For Juni Learning, flexibility came with a fortuitous check. Juni Learning closed a $10.5 million Series A round in February led by Forerunner Ventures, which closed right before the pandemic had spread through the United States. The round took less than two weeks: Even before the pandemic Juni was growing 200% year-over-year in revenue.

“I am assuming that we would have a different term sheet at this point because the company has grown a lot,” Shen said. “But at the same time … we would have struggled to scale up as quickly as we did in March and April, if we didn’t raise it.”

The capital was used to hire an additional 300 tutors, largely college students, in the past four months. While edtech startups often tap into college students as tutors, the fact that summer internships have been canceled and gap years are taking off is only bolstering Juni Learning’s ability to hire.

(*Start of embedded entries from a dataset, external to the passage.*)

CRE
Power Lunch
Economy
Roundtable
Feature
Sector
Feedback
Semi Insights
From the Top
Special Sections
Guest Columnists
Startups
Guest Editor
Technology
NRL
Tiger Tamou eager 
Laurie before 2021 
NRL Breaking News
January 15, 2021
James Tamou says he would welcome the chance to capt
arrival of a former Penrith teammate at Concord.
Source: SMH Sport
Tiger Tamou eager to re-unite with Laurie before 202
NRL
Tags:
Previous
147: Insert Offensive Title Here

In 2018, Juni Learning converted their instructors from independent contractors to part-time employees. The classification allows Juni to go deeper with each instructor, invest in development and give them stable scheduling. All tutors must teach for at least eight hours a week. It’s helping limit churn: On average, instructors stay on the platform for 18 months.

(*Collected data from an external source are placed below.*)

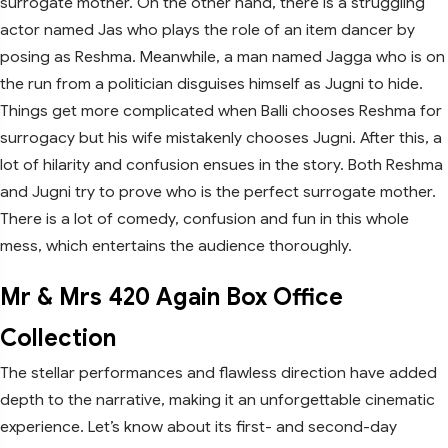
surrogate mother. On the other hand, there is a struggling
actor named Jas who plays the role of an item dancer by
posing as Reshma. Meanwhile, a man named Jagga who is on
the run from a politician disguises himself as Jugni to hide.
Things get more complicated when Balli chooses Reshma for
surrogacy but his wife mistakenly chooses Jugni. After this, a
lot of hilarity and confusion ensues in the story. Both Reshma
and Jugni try to prove who is the perfect surrogate mother.
There is a lot of comedy, confusion and fun in this whole
mess, which entertains the audience thoroughly.
Mr & Mrs 420 Again Box Office
Collection
The stellar performances and flawless direction have added
depth to the narrative, making it an unforgettable cinematic
experience. Let’s know about its first- and second-day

Another way they are scaling is by creating a pre-established curriculum for tutors to minimize friction and onboarding costs. Shen says tutors enjoy not having to create their own curriculum from scratch, which helps with retention and interest. The strategy has helped Juni deliver more than 50,000 classes over the last three months.

Finally, Juni Learning frames itself as a “full-stack experience” for platform, curriculum and instructor information. It builds dashboards to monitor if a student shows up to class, and texts or calls people if they’re not in class to check in.

The back-end support, Shen admits, was the hardest to scale up.

“You can imagine that when you triple or quadruple the number of students on the platform, that gets very unwieldy very quickly,” she said.

Outschool is a live tutoring startup based in San Francisco that is similarly benefitting from the surge in demand for remote learning. Founded in 2015, it went from 80,000 users in February 2020 to over 500,000 users in August. In one week, the startup had more enrollments in classes than it did in 2019. To meet demand, Outschool hired 5,000 teachers to start offering online classes in two weeks.

The company confirmed that, as a result of the COVID-19 crisis, it turned profitable. Amir Nathoo, co-founder and CEO, would not disclose revenue however.

It focuses more on breadth versus depth.

“We provide a much broader range of learning options than Juni, which is focused just on coding classes,” Nathoo said. Students can learn engineering through Lego challenges or Spanish through Taylor Swift songs. Outschool currently lists more than 50,000 classes on its website taught by over 7,000 teachers.

“Our business is also much larger at this stage, probably 10 [times] larger than Juni Learning,” he said, in regards to the amount of teachers listed on the platform.

Still, Shen said some Juni customers use Outschool to supplement their coding education. The cross-pollination between the two platforms shows that customers, at least in the United States, are not yet sold on a single platform. 

“Our vision is to build a university, and that entails so many more things than just the professors or the courses you’re taking,” Shen said.

The startup recently reacted to a spike of interest in learning pods, which bring a cohort of kids together for live learning. Juni is providing new math and English curriculums, based on Common Core standards, to augment teachers leading the pods.

When asked, Shen compared Juni Learning’s strategy to one that mirrors fitness company Peloton, instead of Kumon, an edtech learning center business. Peloton, she notes, grew a “category-defining business with scalable quality, software and amazing content.”

It signals that in 2005, live tutoring looked like a marketplace with Uber-like ambition. In 2020, live tutoring looks like a consumer brand with Peloton-like ideology.